• _PROBLEM REQUIREMENTS_
Copy all records precisely, apart from the pictures.

• _RECORDED INFORMATION_
+--

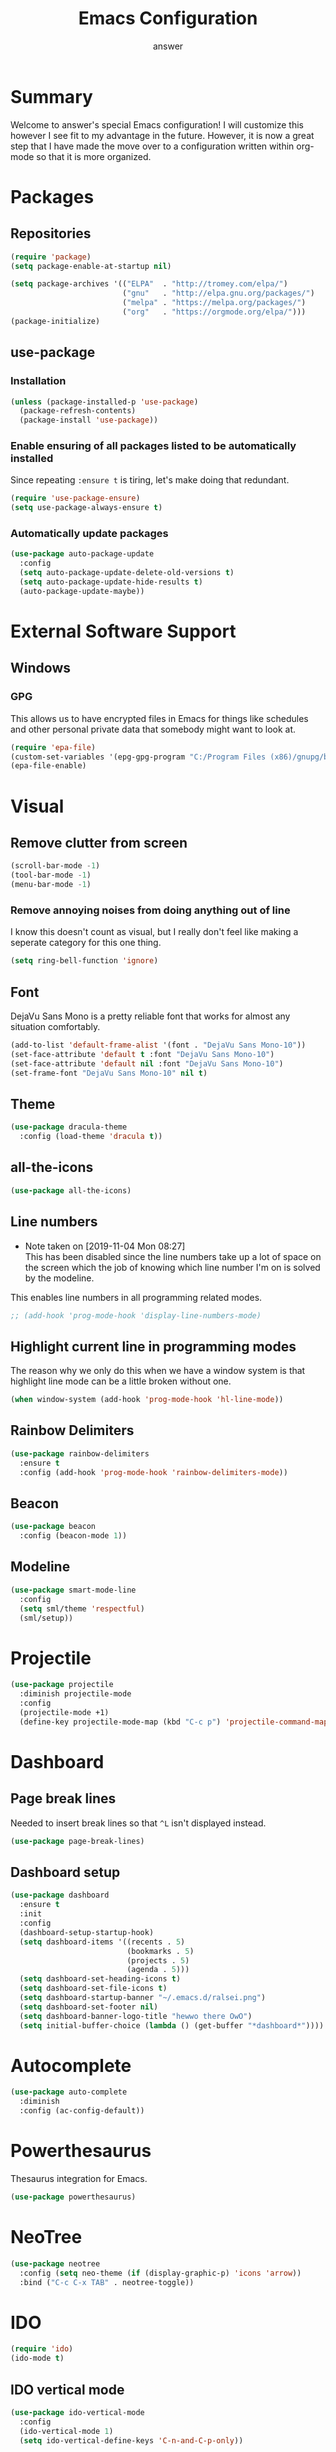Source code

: 
#+TITLE: Emacs Configuration
#+AUTHOR: answer

* Summary
Welcome to answer's special Emacs configuration! I will customize this however
I see fit to my advantage in the future. However, it is now a great step that
I have made the move over to a configuration written within org-mode so that
it is more organized.

[[./preview.png]]
* Packages
** Repositories
#+BEGIN_SRC emacs-lisp
  (require 'package)
  (setq package-enable-at-startup nil)

  (setq package-archives '(("ELPA"  . "http://tromey.com/elpa/")
                           ("gnu"   . "http://elpa.gnu.org/packages/")
                           ("melpa" . "https://melpa.org/packages/")
                           ("org"   . "https://orgmode.org/elpa/")))
  (package-initialize)
#+END_SRC
** use-package
*** Installation
#+BEGIN_SRC emacs-lisp
  (unless (package-installed-p 'use-package)
    (package-refresh-contents)
    (package-install 'use-package))
#+END_SRC
*** Enable ensuring of all packages listed to be automatically installed
Since repeating ~:ensure t~ is tiring, let's make doing that redundant.
#+BEGIN_SRC emacs-lisp
  (require 'use-package-ensure)
  (setq use-package-always-ensure t)
#+END_SRC
*** Automatically update packages
#+BEGIN_SRC emacs-lisp
  (use-package auto-package-update
    :config
    (setq auto-package-update-delete-old-versions t)
    (setq auto-package-update-hide-results t)
    (auto-package-update-maybe))
#+END_SRC
* External Software Support
** Windows
*** GPG
This allows us to have encrypted files in Emacs for things like schedules and
other personal private data that somebody might want to look at.
#+BEGIN_SRC emacs-lisp
(require 'epa-file)
(custom-set-variables '(epg-gpg-program "C:/Program Files (x86)/gnupg/bin/gpg.exe"))
(epa-file-enable)
#+END_SRC
* Visual
** Remove clutter from screen
#+BEGIN_SRC emacs-lisp
  (scroll-bar-mode -1)
  (tool-bar-mode -1)
  (menu-bar-mode -1)
#+END_SRC
*** Remove annoying noises from doing anything out of line
I know this doesn't count as visual, but I really don't feel like making a seperate category for this
one thing.
#+BEGIN_SRC emacs-lisp
  (setq ring-bell-function 'ignore)
#+END_SRC
** Font
DejaVu Sans Mono is a pretty reliable font that works for almost any situation
comfortably.
#+BEGIN_SRC emacs-lisp
  (add-to-list 'default-frame-alist '(font . "DejaVu Sans Mono-10"))
  (set-face-attribute 'default t :font "DejaVu Sans Mono-10")
  (set-face-attribute 'default nil :font "DejaVu Sans Mono-10")
  (set-frame-font "DejaVu Sans Mono-10" nil t)
#+END_SRC
** Theme
#+BEGIN_SRC emacs-lisp
  (use-package dracula-theme
    :config (load-theme 'dracula t))
#+END_SRC
** all-the-icons
#+BEGIN_SRC emacs-lisp
  (use-package all-the-icons)
#+END_SRC
** Line numbers
- Note taken on [2019-11-04 Mon 08:27] \\
  This has been disabled since the line numbers take up a lot of space
  on the screen which the job of knowing which line number I'm on is solved
  by the modeline.
This enables line numbers in all programming related modes.
#+BEGIN_SRC emacs-lisp
  ;; (add-hook 'prog-mode-hook 'display-line-numbers-mode)
#+END_SRC
** Highlight current line in programming modes
The reason why we only do this when we have a window system is that highlight
line mode can be a little broken without one.
#+BEGIN_SRC emacs-lisp
(when window-system (add-hook 'prog-mode-hook 'hl-line-mode))
#+END_SRC
** Rainbow Delimiters
#+BEGIN_SRC emacs-lisp
  (use-package rainbow-delimiters
    :ensure t
    :config (add-hook 'prog-mode-hook 'rainbow-delimiters-mode))
#+END_SRC
** Beacon
#+BEGIN_SRC emacs-lisp
  (use-package beacon
    :config (beacon-mode 1))
#+END_SRC
** Modeline
#+BEGIN_SRC emacs-lisp
  (use-package smart-mode-line
    :config
    (setq sml/theme 'respectful)
    (sml/setup))
#+END_SRC
* Projectile
#+BEGIN_SRC emacs-lisp
  (use-package projectile
    :diminish projectile-mode
    :config
    (projectile-mode +1)
    (define-key projectile-mode-map (kbd "C-c p") 'projectile-command-map))
#+END_SRC
* Dashboard
** Page break lines
Needed to insert break lines so that ~^L~ isn't displayed instead.
#+BEGIN_SRC emacs-lisp
  (use-package page-break-lines)
#+END_SRC
** Dashboard setup
#+BEGIN_SRC emacs-lisp
  (use-package dashboard
    :ensure t
    :init 
    :config
    (dashboard-setup-startup-hook)
    (setq dashboard-items '((recents . 5)
                            (bookmarks . 5)
                            (projects . 5)
                            (agenda . 5)))
    (setq dashboard-set-heading-icons t)
    (setq dashboard-set-file-icons t)
    (setq dashboard-startup-banner "~/.emacs.d/ralsei.png")
    (setq dashboard-set-footer nil)
    (setq dashboard-banner-logo-title "hewwo there OwO")
    (setq initial-buffer-choice (lambda () (get-buffer "*dashboard*"))))
#+END_SRC
* Autocomplete
#+BEGIN_SRC emacs-lisp
  (use-package auto-complete
    :diminish
    :config (ac-config-default))
#+END_SRC
* Powerthesaurus
Thesaurus integration for Emacs.
#+BEGIN_SRC emacs-lisp
(use-package powerthesaurus)
#+END_SRC
* NeoTree
#+BEGIN_SRC emacs-lisp
  (use-package neotree
    :config (setq neo-theme (if (display-graphic-p) 'icons 'arrow))
    :bind ("C-c C-x TAB" . neotree-toggle))
#+END_SRC
* IDO
#+BEGIN_SRC emacs-lisp
  (require 'ido)
  (ido-mode t)
#+END_SRC
** IDO vertical mode
#+BEGIN_SRC emacs-lisp
  (use-package ido-vertical-mode
    :config
    (ido-vertical-mode 1)
    (setq ido-vertical-define-keys 'C-n-and-C-p-only))
#+END_SRC
* popup-kill-ring
#+BEGIN_SRC emacs-lisp
  (use-package popup-kill-ring
    :bind ("M-y" . popup-kill-ring))
#+END_SRC
* which-key
When we start a key macro, this helps gives us suggestions for what we
can do in case we forgot what we were going to do.
#+BEGIN_SRC emacs-lisp
  (use-package which-key
    :diminish which-key-mode
    :config (which-key-mode))
#+END_SRC
* Org
** HTML-ize
Allow for the exporting of org-mode files in HTML in Windows.
#+BEGIN_SRC emacs-lisp
  (use-package htmlize
    :ensure t)
#+END_SRC
** indent-mode
#+BEGIN_SRC emacs-lisp
(setq org-startup-indent t)
#+END_SRC
** Line wrapping
#+BEGIN_SRC emacs-lisp
  (add-hook 'org-mode-hook
              '(lambda ()
                 (visual-line-mode 1)))
#+END_SRC
** org-reveal
#+BEGIN_SRC emacs-lisp
  (use-package ox-reveal)
#+END_SRC
* Translation
#+BEGIN_SRC emacs-lisp
  (use-package google-translate
    :ensure t
    :config
    (global-set-key "\C-ct" 'google-translate-smooth-translate)
    (global-set-key "\C-cT" '(google-translate-at-point "English" "French")))
#+END_SRC
* SmileBASIC Mode
#+BEGIN_SRC emacs-lisp
  (load-file "~/.emacs.d/smilebasic-mode/smilebasic.el")
#+END_SRC
* Fireplace
#+BEGIN_SRC emacs-lisp
(use-package fireplace)
#+END_SRC
* TODO Magit
* TODO Yasnippet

+--

• _YOUR RESPONSE_
Source code

: 
#+TITLE: Emacs Configuration
#+AUTHOR: answer

* Summary
Welcome to answer's special Emacs configuration! I will customize this however
I see fit to my advantage in the future. However, it is now a great step that
I have made the move over to a configuration written within org-mode so that
it is more organized.

[[./preview.png]]
* Packages
** Repositories
#+BEGIN_SRC emacs-lisp
  (require 'package)
  (setq package-enable-at-startup nil)

  (setq package-archives '(("ELPA"  . "http://tromey.com/elpa/")
                           ("gnu"   . "http://elpa.gnu.org/packages/")
                           ("melpa" . "https://melpa.org/packages/")
                           ("org"   . "https://orgmode.org/elpa/")))
  (package-initialize)
#+END_SRC
** use-package
*** Installation
#+BEGIN_SRC emacs-lisp
  (unless (package-installed-p 'use-package)
    (package-refresh-contents)
    (package-install 'use-package))
#+END_SRC
*** Enable ensuring of all packages listed to be automatically installed
Since repeating ~:ensure t~ is tiring, let's make doing that redundant.
#+BEGIN_SRC emacs-lisp
  (require 'use-package-ensure)
  (setq use-package-always-ensure t)
#+END_SRC
*** Automatically update packages
#+BEGIN_SRC emacs-lisp
  (use-package auto-package-update
    :config
    (setq auto-package-update-delete-old-versions t)
    (setq auto-package-update-hide-results t)
    (auto-package-update-maybe))
#+END_SRC
* External Software Support
** Windows
*** GPG
This allows us to have encrypted files in Emacs for things like schedules and
other personal private data that somebody might want to look at.
#+BEGIN_SRC emacs-lisp
(require 'epa-file)
(custom-set-variables '(epg-gpg-program "C:/Program Files (x86)/gnupg/bin/gpg.exe"))
(epa-file-enable)
#+END_SRC
* Visual
** Remove clutter from screen
#+BEGIN_SRC emacs-lisp
  (scroll-bar-mode -1)
  (tool-bar-mode -1)
  (menu-bar-mode -1)
#+END_SRC
*** Remove annoying noises from doing anything out of line
I know this doesn't count as visual, but I really don't feel like making a seperate category for this
one thing.
#+BEGIN_SRC emacs-lisp
  (setq ring-bell-function 'ignore)
#+END_SRC
** Font
DejaVu Sans Mono is a pretty reliable font that works for almost any situation
comfortably.
#+BEGIN_SRC emacs-lisp
  (add-to-list 'default-frame-alist '(font . "DejaVu Sans Mono-10"))
  (set-face-attribute 'default t :font "DejaVu Sans Mono-10")
  (set-face-attribute 'default nil :font "DejaVu Sans Mono-10")
  (set-frame-font "DejaVu Sans Mono-10" nil t)
#+END_SRC
** Theme
#+BEGIN_SRC emacs-lisp
  (use-package dracula-theme
    :config (load-theme 'dracula t))
#+END_SRC
** all-the-icons
#+BEGIN_SRC emacs-lisp
  (use-package all-the-icons)
#+END_SRC
** Line numbers
- Note taken on [2019-11-04 Mon 08:27] \\
  This has been disabled since the line numbers take up a lot of space
  on the screen which the job of knowing which line number I'm on is solved
  by the modeline.
This enables line numbers in all programming related modes.
#+BEGIN_SRC emacs-lisp
  ;; (add-hook 'prog-mode-hook 'display-line-numbers-mode)
#+END_SRC
** Highlight current line in programming modes
The reason why we only do this when we have a window system is that highlight
line mode can be a little broken without one.
#+BEGIN_SRC emacs-lisp
(when window-system (add-hook 'prog-mode-hook 'hl-line-mode))
#+END_SRC
** Rainbow Delimiters
#+BEGIN_SRC emacs-lisp
  (use-package rainbow-delimiters
    :ensure t
    :config (add-hook 'prog-mode-hook 'rainbow-delimiters-mode))
#+END_SRC
** Beacon
#+BEGIN_SRC emacs-lisp
  (use-package beacon
    :config (beacon-mode 1))
#+END_SRC
** Modeline
#+BEGIN_SRC emacs-lisp
  (use-package smart-mode-line
    :config
    (setq sml/theme 'respectful)
    (sml/setup))
#+END_SRC
* Projectile
#+BEGIN_SRC emacs-lisp
  (use-package projectile
    :diminish projectile-mode
    :config
    (projectile-mode +1)
    (define-key projectile-mode-map (kbd "C-c p") 'projectile-command-map))
#+END_SRC
* Dashboard
** Page break lines
Needed to insert break lines so that ~^L~ isn't displayed instead.
#+BEGIN_SRC emacs-lisp
  (use-package page-break-lines)
#+END_SRC
** Dashboard setup
#+BEGIN_SRC emacs-lisp
  (use-package dashboard
    :ensure t
    :init 
    :config
    (dashboard-setup-startup-hook)
    (setq dashboard-items '((recents . 5)
                            (bookmarks . 5)
                            (projects . 5)
                            (agenda . 5)))
    (setq dashboard-set-heading-icons t)
    (setq dashboard-set-file-icons t)
    (setq dashboard-startup-banner "~/.emacs.d/ralsei.png")
    (setq dashboard-set-footer nil)
    (setq dashboard-banner-logo-title "hewwo there OwO")
    (setq initial-buffer-choice (lambda () (get-buffer "*dashboard*"))))
#+END_SRC
* Autocomplete
#+BEGIN_SRC emacs-lisp
  (use-package auto-complete
    :diminish
    :config (ac-config-default))
#+END_SRC
* Powerthesaurus
Thesaurus integration for Emacs.
#+BEGIN_SRC emacs-lisp
(use-package powerthesaurus)
#+END_SRC
* NeoTree
#+BEGIN_SRC emacs-lisp
  (use-package neotree
    :config (setq neo-theme (if (display-graphic-p) 'icons 'arrow))
    :bind ("C-c C-x TAB" . neotree-toggle))
#+END_SRC
* IDO
#+BEGIN_SRC emacs-lisp
  (require 'ido)
  (ido-mode t)
#+END_SRC
** IDO vertical mode
#+BEGIN_SRC emacs-lisp
  (use-package ido-vertical-mode
    :config
    (ido-vertical-mode 1)
    (setq ido-vertical-define-keys 'C-n-and-C-p-only))
#+END_SRC
* popup-kill-ring
#+BEGIN_SRC emacs-lisp
  (use-package popup-kill-ring
    :bind ("M-y" . popup-kill-ring))
#+END_SRC
* which-key
When we start a key macro, this helps gives us suggestions for what we
can do in case we forgot what we were going to do.
#+BEGIN_SRC emacs-lisp
  (use-package which-key
    :diminish which-key-mode
    :config (which-key-mode))
#+END_SRC
* Org
** HTML-ize
Allow for the exporting of org-mode files in HTML in Windows.
#+BEGIN_SRC emacs-lisp
  (use-package htmlize
    :ensure t)
#+END_SRC
** indent-mode
#+BEGIN_SRC emacs-lisp
(setq org-startup-indent t)
#+END_SRC
** Line wrapping
#+BEGIN_SRC emacs-lisp
  (add-hook 'org-mode-hook
              '(lambda ()
                 (visual-line-mode 1)))
#+END_SRC
** org-reveal
#+BEGIN_SRC emacs-lisp
  (use-package ox-reveal)
#+END_SRC
* Translation
#+BEGIN_SRC emacs-lisp
  (use-package google-translate
    :ensure t
    :config
    (global-set-key "\C-ct" 'google-translate-smooth-translate)
    (global-set-key "\C-cT" '(google-translate-at-point "English" "French")))
#+END_SRC
* SmileBASIC Mode
#+BEGIN_SRC emacs-lisp
  (load-file "~/.emacs.d/smilebasic-mode/smilebasic.el")
#+END_SRC
* Fireplace
#+BEGIN_SRC emacs-lisp
(use-package fireplace)
#+END_SRC
* TODO Magit
* TODO Yasnippet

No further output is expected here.